Sin que mediaran palabras, pero sí miradas, el grupo acordó por unanimidad tomar un baño con aquel obsequio inesperado.

“Ahora solo nos falta un buen chorro de agua”, dijo otro. Y empezó a llover.

Uno, acorde con su nombre, fue el primero en usar la pastilla a la que ya no se le veía la marca. Se deshizo de una costra de arrogancia que se le había formado en el cuero cabelludo.

Dos, luego de enjabonarse, restregó su vientre hasta eliminar la gruesa capa de grasa de intolerancia que le había impedido observar su ombligo en las últimas cinco semanas.

Tres se enfocó en el aseo de las axilas. Respiró aliviado y sonrió cuando por fin desapareció el agrio humor del sudor del narcisismo.

Cuatro lavó sus orejas con esmero. Fue así como cayó en la cuenta de que tenía ya varios meses de no escuchar a los otros, sino únicamente su voz interior.
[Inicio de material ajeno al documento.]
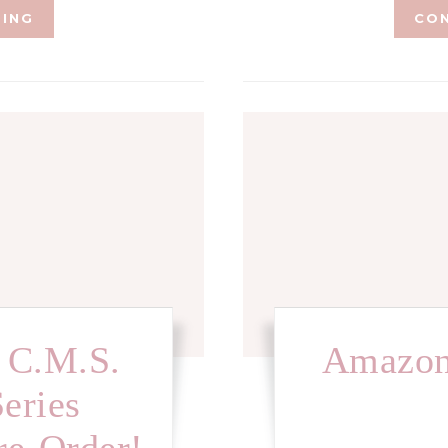
DING
CON
 C.M.S.
Amazon
Series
Cinco se las ingenió para limpiar cada poro de su espalda. ¡Adiós al polvo que se cuela entre la ropa de quienes caminan sobre la senda del monopolio de la verdad!

Seis se deleitó masajeándose los hombros. Se libró del peso de creerse miembro destacado del exclusivo club de los perfectos, inmaculados, transparentes y honestos.

Siete tragó espuma accidentalmente. Sintió que se ahogaba, pero al cabo de pocos minutos expulsó el taco de insultos que tenía en la garganta y que usaba en contra de quienes piensan diferente a él.

Ocho, como era el último en usar el jabón de baño y no tenía que compartirlo con nadie, formó con sus manos una enorme burbuja que lo atrapó de pies a cabeza. Fue el único que decidió mantenerse aislado del mundo para no tener que lidiar con otras visiones y perspectivas de la realidad.